- Directed by: Duncan McRae
- Written by: Edward Bulwer-Lytton (play) Eliot Stannard
- Starring: Henry Ainley Faith Bevan James Lindsay Olaf Hytten
- Production company: Ideal Film Company
- Distributed by: Ideal Film Company
- Release date: 1921;
- Country: United Kingdom
- Language: English

= Money (1921 film) =

1921 film

Money is a 1921 British silent comedy film directed by Duncan McRae and starring Henry Ainley, Faith Bevan and Margot Drake. It is an adaptation of the 1840 comic play Money by Edward Bulwer-Lytton.
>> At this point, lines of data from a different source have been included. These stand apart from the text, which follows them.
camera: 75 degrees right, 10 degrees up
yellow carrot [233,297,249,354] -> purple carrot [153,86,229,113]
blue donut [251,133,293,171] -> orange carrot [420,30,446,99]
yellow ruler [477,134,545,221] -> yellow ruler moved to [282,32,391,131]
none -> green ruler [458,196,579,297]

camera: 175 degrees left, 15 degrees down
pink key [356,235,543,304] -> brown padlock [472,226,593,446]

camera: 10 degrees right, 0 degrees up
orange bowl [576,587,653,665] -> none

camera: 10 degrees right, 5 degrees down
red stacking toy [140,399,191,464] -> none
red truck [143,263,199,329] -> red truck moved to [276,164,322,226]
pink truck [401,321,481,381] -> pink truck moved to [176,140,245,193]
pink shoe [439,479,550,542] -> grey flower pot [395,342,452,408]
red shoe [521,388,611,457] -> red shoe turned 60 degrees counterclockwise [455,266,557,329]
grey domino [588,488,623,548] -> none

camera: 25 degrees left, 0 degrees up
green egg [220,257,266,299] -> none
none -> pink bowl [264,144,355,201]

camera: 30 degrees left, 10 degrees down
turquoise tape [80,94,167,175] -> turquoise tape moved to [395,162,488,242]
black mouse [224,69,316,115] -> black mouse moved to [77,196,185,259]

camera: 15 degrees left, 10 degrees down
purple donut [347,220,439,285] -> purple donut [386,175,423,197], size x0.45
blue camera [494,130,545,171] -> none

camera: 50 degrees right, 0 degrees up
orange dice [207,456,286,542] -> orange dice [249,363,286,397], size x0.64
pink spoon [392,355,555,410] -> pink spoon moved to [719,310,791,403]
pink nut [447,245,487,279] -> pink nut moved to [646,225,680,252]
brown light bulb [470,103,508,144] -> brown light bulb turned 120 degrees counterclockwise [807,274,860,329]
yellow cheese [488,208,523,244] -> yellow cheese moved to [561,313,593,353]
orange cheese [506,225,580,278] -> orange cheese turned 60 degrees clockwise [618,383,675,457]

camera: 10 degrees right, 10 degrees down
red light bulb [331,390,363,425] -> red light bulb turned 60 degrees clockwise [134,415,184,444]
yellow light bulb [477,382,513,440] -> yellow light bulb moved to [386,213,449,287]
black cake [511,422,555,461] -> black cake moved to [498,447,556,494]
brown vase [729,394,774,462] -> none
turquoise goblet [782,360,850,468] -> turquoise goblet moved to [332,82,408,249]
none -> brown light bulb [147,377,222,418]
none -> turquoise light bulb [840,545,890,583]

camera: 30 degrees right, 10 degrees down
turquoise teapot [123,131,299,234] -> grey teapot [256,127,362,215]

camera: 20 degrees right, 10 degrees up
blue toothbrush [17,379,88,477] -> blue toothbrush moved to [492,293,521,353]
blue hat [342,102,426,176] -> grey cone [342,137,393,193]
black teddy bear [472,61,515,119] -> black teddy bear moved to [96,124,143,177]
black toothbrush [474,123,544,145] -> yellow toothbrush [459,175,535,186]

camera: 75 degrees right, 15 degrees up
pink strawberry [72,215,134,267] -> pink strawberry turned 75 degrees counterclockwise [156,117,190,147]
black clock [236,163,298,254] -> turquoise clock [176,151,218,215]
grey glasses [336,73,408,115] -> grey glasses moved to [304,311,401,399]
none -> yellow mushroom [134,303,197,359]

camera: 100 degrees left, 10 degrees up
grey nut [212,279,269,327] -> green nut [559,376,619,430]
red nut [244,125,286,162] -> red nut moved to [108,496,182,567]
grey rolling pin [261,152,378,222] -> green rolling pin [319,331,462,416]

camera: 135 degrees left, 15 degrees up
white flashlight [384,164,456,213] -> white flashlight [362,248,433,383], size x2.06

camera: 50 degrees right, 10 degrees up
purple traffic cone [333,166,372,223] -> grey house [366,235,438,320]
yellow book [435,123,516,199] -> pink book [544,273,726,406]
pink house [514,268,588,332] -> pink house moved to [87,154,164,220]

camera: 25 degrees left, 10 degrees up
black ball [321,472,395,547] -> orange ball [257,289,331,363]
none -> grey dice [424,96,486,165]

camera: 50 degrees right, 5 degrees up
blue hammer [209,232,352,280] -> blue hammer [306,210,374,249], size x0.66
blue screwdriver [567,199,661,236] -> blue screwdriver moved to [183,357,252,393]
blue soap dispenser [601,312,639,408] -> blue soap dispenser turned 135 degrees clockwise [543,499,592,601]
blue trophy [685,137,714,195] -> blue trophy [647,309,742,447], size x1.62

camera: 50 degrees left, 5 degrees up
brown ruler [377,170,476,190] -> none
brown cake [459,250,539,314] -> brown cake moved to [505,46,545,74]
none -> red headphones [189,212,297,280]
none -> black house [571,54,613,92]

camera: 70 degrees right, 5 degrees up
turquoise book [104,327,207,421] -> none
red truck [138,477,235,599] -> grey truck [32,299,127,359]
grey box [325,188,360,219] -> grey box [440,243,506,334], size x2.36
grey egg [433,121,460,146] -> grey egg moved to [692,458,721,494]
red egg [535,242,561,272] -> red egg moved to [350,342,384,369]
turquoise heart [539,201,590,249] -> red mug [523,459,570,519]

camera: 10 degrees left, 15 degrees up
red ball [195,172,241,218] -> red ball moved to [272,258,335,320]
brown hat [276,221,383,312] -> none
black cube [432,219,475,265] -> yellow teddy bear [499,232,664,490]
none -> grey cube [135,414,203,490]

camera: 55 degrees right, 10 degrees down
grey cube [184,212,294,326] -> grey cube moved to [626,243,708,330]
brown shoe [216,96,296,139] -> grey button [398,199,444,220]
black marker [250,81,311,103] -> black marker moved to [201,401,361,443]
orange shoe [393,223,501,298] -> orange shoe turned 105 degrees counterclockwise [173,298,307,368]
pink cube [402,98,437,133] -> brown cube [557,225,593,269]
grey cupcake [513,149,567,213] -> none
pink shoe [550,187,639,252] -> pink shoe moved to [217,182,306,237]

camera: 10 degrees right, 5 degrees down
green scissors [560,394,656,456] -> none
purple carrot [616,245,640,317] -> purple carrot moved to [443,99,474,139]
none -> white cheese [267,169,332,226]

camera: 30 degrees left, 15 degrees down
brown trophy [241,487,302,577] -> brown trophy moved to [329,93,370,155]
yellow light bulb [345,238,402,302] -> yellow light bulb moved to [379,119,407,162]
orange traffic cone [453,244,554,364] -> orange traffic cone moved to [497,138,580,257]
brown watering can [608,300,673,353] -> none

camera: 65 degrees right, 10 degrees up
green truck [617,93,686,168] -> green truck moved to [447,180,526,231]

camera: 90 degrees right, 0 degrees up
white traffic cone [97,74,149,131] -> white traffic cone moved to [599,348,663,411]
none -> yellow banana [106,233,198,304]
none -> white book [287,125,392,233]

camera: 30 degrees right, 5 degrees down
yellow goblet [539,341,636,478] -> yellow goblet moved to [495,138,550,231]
The film had 5 reels.

==Cast==
- Henry Ainley as Alfred Evelyn
- Faith Bevan as Georgina Vesey
- Margot Drake as Clare Douglas
- Sam Wilkinson as Sir Frederick Blount
- James Lindsay as Captain Smooth
- Olaf Hytten as Henry Graves
- Sidney Paxton as Sir John Vesey
- Ethel Newman as Lady Franklyn
- Adelaide Grace as Nanny

== Reception ==
The film was described as "an instance of the triumph over difficulties and [...] an evidence of the power that a good cast has to lift a production from a low level."